Copy nothing from the entries below except the lines from the one containing "-50,7 +50,7 @@" through the one containing "position:absolute; left:8px; top:5px;", and copy those exactly.

(Stored records)
■ ■ ■ ■
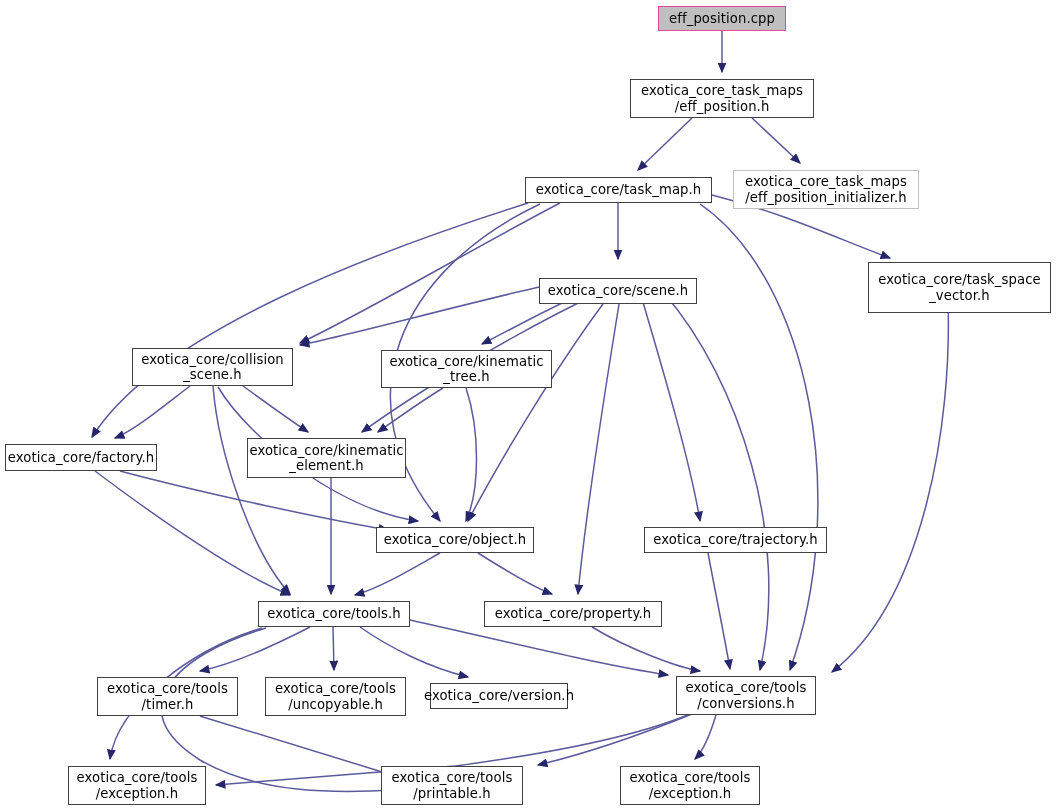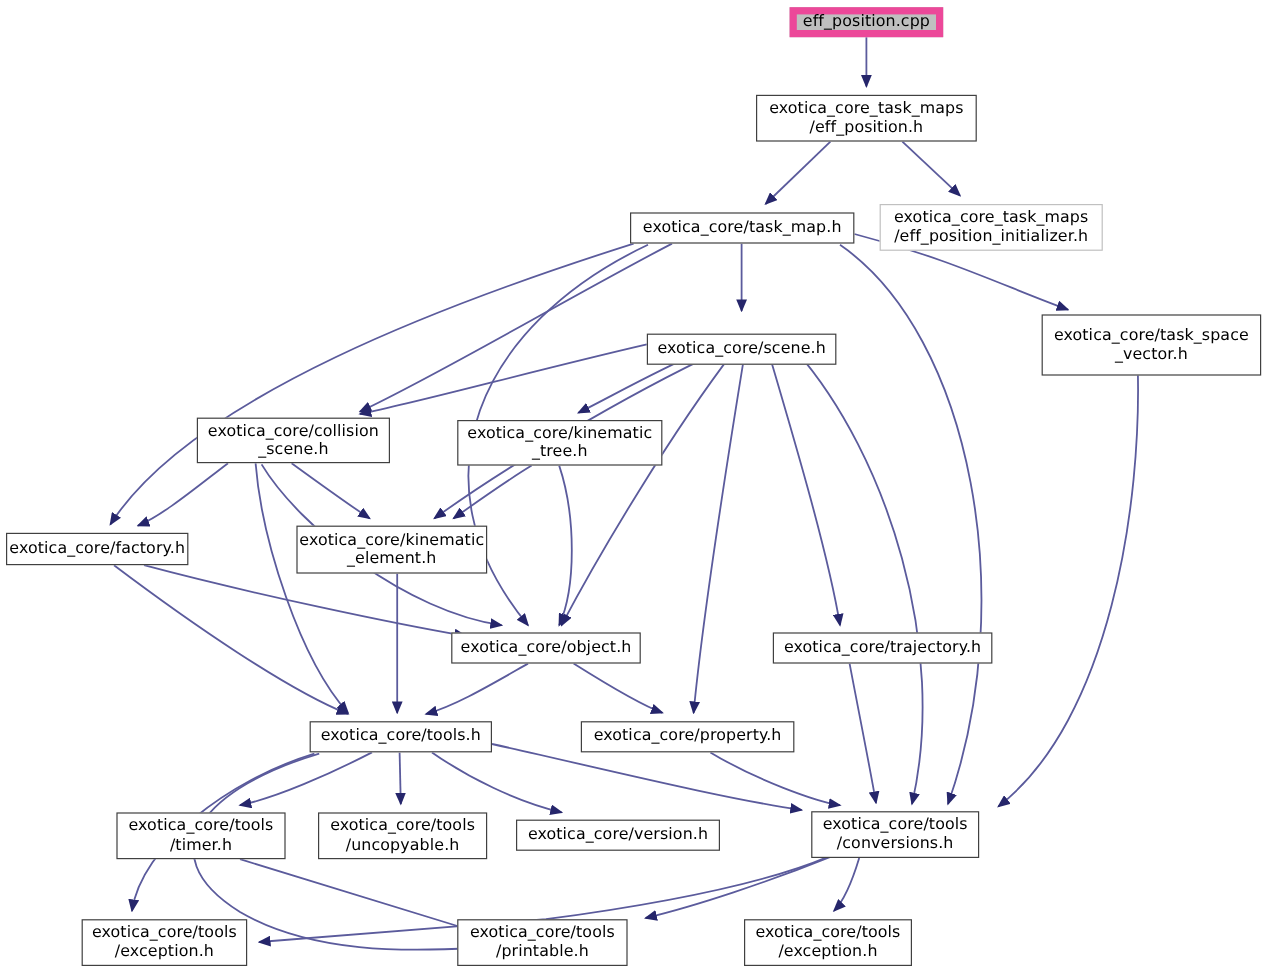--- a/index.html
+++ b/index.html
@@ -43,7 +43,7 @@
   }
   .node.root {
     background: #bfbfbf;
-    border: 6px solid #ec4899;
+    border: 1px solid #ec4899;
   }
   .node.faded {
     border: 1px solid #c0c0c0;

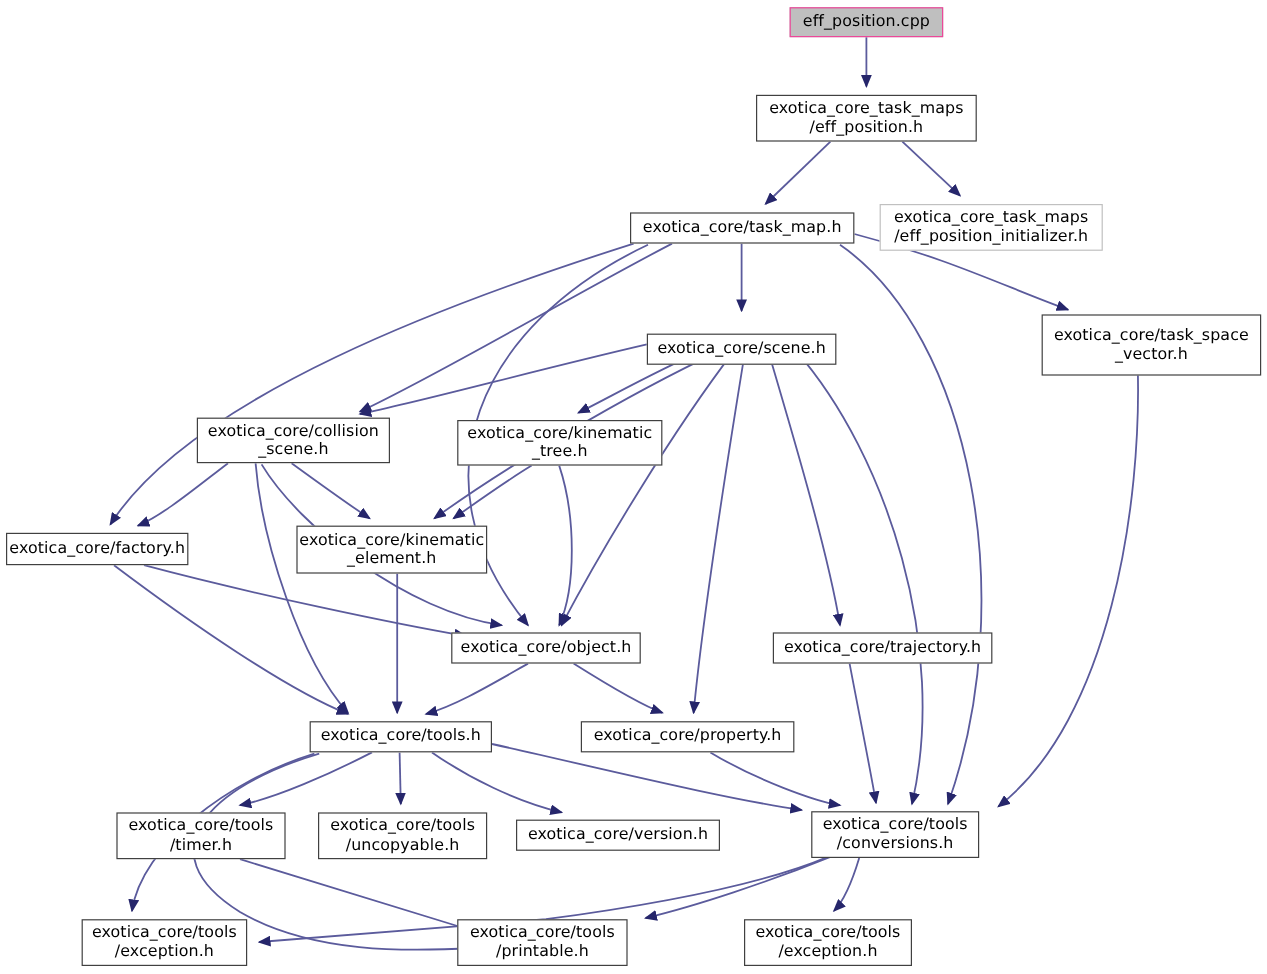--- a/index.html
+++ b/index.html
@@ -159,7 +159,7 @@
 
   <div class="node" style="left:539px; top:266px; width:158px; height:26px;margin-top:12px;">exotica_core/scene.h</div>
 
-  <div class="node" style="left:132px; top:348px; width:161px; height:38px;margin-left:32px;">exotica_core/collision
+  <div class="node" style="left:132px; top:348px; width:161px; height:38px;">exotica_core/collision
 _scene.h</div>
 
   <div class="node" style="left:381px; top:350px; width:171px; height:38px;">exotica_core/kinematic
■ ■ ■ ■
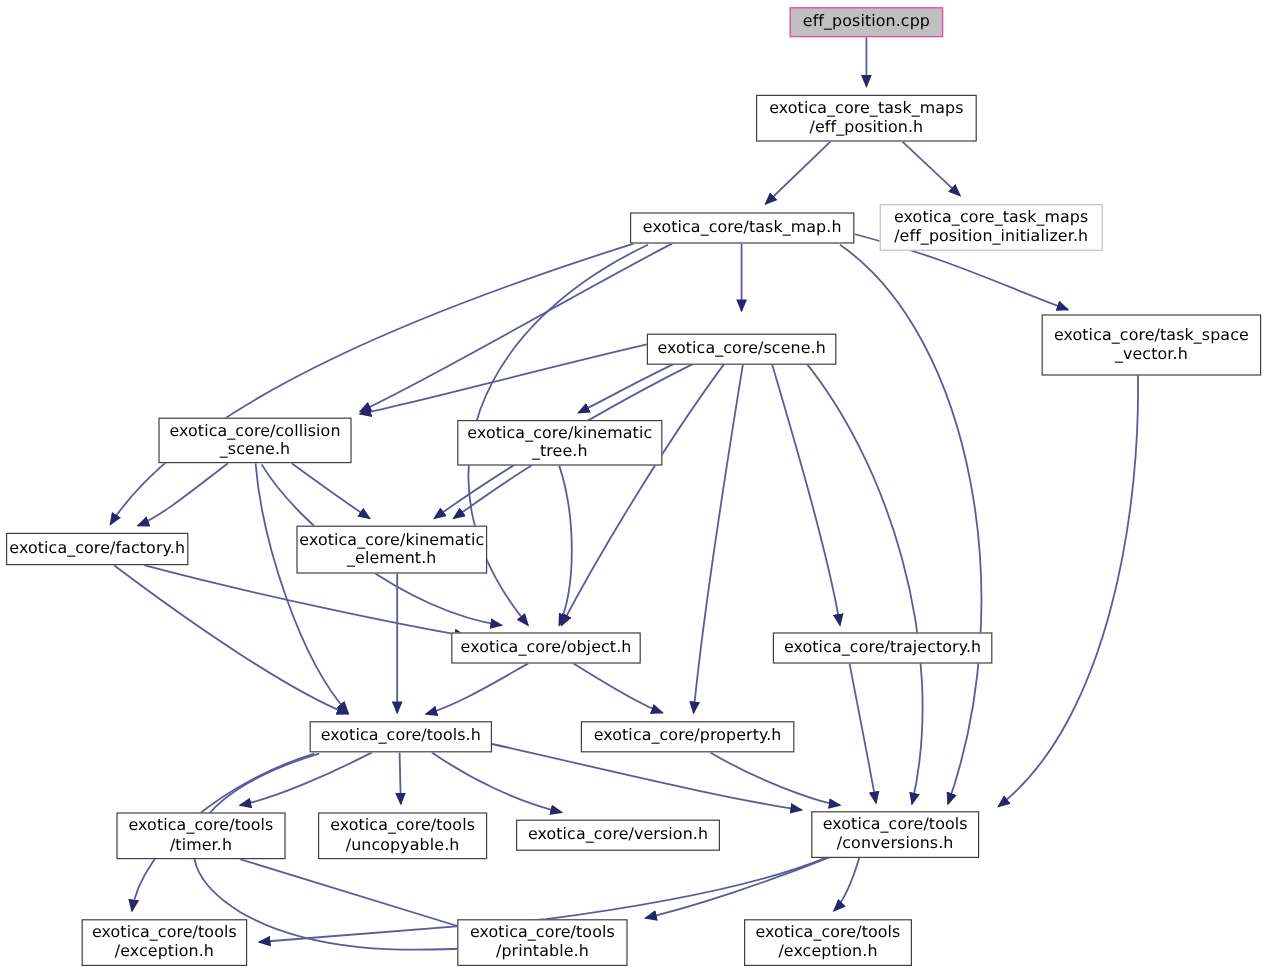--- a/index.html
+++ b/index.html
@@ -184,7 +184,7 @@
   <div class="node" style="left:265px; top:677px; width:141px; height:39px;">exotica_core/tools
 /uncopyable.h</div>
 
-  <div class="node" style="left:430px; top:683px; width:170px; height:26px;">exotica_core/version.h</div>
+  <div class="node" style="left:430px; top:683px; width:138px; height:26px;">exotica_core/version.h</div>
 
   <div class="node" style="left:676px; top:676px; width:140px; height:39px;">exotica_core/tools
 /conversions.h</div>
■ ■ ■ ■
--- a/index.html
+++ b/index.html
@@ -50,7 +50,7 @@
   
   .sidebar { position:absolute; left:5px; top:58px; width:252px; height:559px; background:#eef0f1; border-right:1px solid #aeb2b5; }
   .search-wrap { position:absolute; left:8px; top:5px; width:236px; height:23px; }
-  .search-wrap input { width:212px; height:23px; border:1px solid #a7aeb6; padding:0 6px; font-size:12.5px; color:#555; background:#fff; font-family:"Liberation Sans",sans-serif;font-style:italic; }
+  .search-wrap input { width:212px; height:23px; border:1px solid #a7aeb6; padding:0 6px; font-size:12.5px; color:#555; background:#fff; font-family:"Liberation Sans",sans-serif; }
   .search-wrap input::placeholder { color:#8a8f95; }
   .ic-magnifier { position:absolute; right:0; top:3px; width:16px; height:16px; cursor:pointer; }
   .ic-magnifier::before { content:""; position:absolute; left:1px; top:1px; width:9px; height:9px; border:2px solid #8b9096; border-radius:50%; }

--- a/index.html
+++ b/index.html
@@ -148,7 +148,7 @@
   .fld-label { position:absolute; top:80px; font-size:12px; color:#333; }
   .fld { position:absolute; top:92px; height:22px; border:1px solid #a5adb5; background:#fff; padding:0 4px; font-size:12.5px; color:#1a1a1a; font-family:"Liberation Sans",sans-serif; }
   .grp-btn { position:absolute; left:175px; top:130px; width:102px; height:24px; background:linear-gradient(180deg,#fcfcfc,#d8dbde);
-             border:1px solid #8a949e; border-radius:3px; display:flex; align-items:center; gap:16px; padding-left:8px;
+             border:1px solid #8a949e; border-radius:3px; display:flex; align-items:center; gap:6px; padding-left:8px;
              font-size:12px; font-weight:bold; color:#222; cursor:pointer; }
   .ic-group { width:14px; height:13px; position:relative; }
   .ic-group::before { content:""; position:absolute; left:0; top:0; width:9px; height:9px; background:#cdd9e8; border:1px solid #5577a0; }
■ ■ ■ ■
▶ TASK OUTPUT:
@@ -50,7 +50,7 @@
   
   .sidebar { position:absolute; left:5px; top:58px; width:252px; height:559px; background:#eef0f1; border-right:1px solid #aeb2b5; }
   .search-wrap { position:absolute; left:8px; top:5px; width:236px; height:23px; }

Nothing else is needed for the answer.